More interesting than launching “girls’ beer” is that there are more women than ever running breweries and creating genuinely tasty products for everyone, such as Sara Barton at Brewsters Brewery and Kathy Britton at Oldershaw Brewery. When you have women involved with creating the drinks, they are creating a culture of women having an interest in beer.

The real issue here is that mainstream drinks companies often use marketing that excludes women. I can’t remember the last time I saw a beer ad that featured a mix of men and women enjoying the product together. Nah, it’s all (male) mates down the pub and blokey humour.

Think about it. The original, iconic Budweiser “Wassup?” ad featured a group of guys all fooling around, shouting down the phone at each other. I guess their female friends just weren’t in on the joke. Meanwhile, a Heineken ad features women screaming on seeing a wardrobe filled with clothes while men screech at a wardrobe filled with beer. Yes, it’s laughing at stereotypes, but the underlying message being reinforced by that ad is “women love frilly stuff, while blokes love grog”.

I could go on and on. The same lack of women drinking beer that companies are now complaining about is a sign of just how successful brands have been at their marketing up until now. They have wanted men; they have got men.

Fosters' campaign
Fosters’ campaign

After I initially blogged about my concerns over female-focused marketing last week a male colleague asked: “But don’t women want to know there is a beer out there just for them? Doesn’t that make them feel like a brand is addressing their needs?”

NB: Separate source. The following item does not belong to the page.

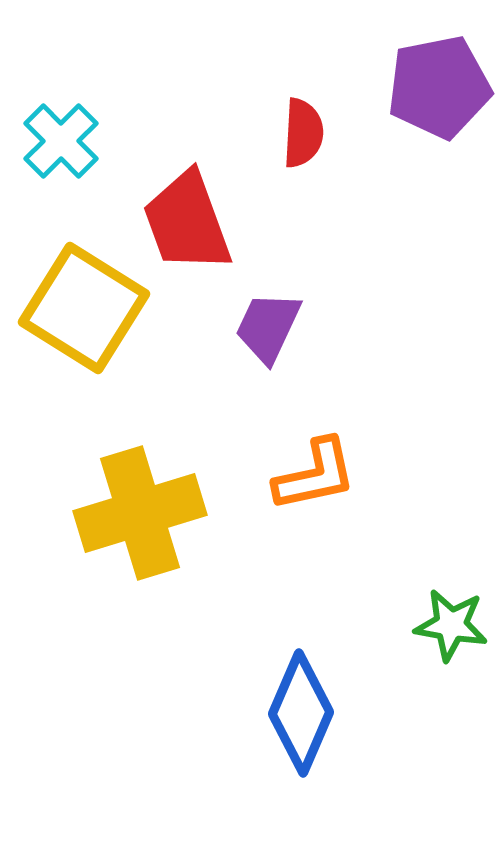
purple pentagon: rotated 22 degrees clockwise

My answer: no. For hundreds of years, beer companies haven’t needed women and their marketing has reflected that. You might say that women who have bought beer have done so purely because of the product benefits; after all, they haven’t seen any marketing focused at enticing them in. They are not shying away from beer. They are possibly the industry’s most motivated customers. They buy beer despite the marketing.

So with that in mind, why don’t beer companies create some true-to-life marketing campaigns that involve women (along with men) drinking beer in social situations? Without the need for pink bottles or crude stereotypes? Or go into high-profile partnerships with women brewers to highlight their work and jog female interest?

Come on, drinks companies. Make women drinking beer a marketing normality and perhaps then society will follow.